Welcome to the Euphoric Excess.
That’s how November 3 and 4 will feel to many bettors, as the one-of-a-kind Breeders Cup World Championships descends from horse-racing heaven onto Del Mar in California. The best horse racing in the entire world occurs on that one glorious weekend. Thirteen terrific races. About $28 million in purses. Well over $150 million wagered worldwide.
This is a pilgrimage for racing fans. The weekend spectacular is headlined by the $6 million Breeders Cup Classic at 8:35 p.m. EST on November 4. Whether Arrogate likes the Del Mar surface and can repeat last year’s Breeders Cup win will be a hot discussion item. Yet, bettors have much more. Day 1 contains the Juvenile Turf, the Dirt Mile, the Breeders Cup Juvenile Fillies Turf and the Distaff.
Day 2 brings the Juvenile Fillies, the Turf Sprint, Filly and Mare Sprint, Filly and Mare Turf, the Juvenile, the Mile, the Sprint championship, Turf championship and the Classic.
How should bettors approach all-you-can-eat racing?

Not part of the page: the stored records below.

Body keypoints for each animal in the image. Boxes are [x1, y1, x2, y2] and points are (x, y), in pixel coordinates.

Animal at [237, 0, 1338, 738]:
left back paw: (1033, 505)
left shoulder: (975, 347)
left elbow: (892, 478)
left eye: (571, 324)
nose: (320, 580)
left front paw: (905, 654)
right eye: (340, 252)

Prepare with logic and hope for some luck. Here are some tips to go with your hunches in the quest for Lucky 13.
1. Pick your spots.
Each race will present the temptation to empty your wallet. You can’t afford them all (can you?). Find the best ones that fit your preferences and be a $2 spectator for the others.

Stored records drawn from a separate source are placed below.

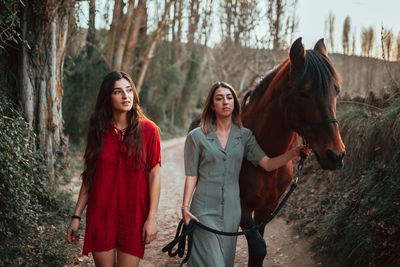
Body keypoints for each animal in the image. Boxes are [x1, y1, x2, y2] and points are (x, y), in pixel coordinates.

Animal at [239, 37, 346, 266]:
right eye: (303, 93)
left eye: (336, 90)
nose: (336, 155)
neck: (265, 157)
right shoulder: (241, 206)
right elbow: (258, 246)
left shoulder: (267, 208)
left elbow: (258, 246)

2. Don’t ignore the win-place-and-show line.
A horse that would normally be even money can go off 4-1, 6-1, maybe more in these talented fields. Excellent animals will be overlooked. That’s a great time to slam one of them if the bet fits your gut instinct.
3. “Wheel” and Deal.
A $1 exacta putting a horse first and second in a 15-horse field would cost $28. If you sense the race is loaded with long shots, consider it, especially if there is one horse you like for the first and second spots. That combo would pay handsomely.
4. Avoid the shut out.
Betting lines on Breeders Cup day are insane. It’s not a bad idea to line up 10 minutes before post time.
5. Horses for courses.
You can’t fool the public. European horses LOVE the grass. They will be played heavily, but you still might find some good prices.
6. Trifectas and superfectas can pay in four and five-figure amounts.

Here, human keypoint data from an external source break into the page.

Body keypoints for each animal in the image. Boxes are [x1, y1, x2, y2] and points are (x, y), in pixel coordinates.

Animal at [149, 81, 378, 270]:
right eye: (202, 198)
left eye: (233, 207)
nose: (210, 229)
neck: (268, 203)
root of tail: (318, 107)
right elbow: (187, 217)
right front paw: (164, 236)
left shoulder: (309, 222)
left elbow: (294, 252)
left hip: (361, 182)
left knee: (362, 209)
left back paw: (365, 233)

Let’s hope it’s the race you specialized in.
7. “Surround” the favorite.
Each year is different, but in 2016, the $1 superfecta averaged more than $6,600. One was nearly $26,000 and contained the favorite. Don’t be afraid to mess around with some combos, putting the favorite in the second and third position with four or five other horses.
8. Food for thought.
Payouts from last year: The 50-cent pick four averaged $376, the $1 trifecta was $342.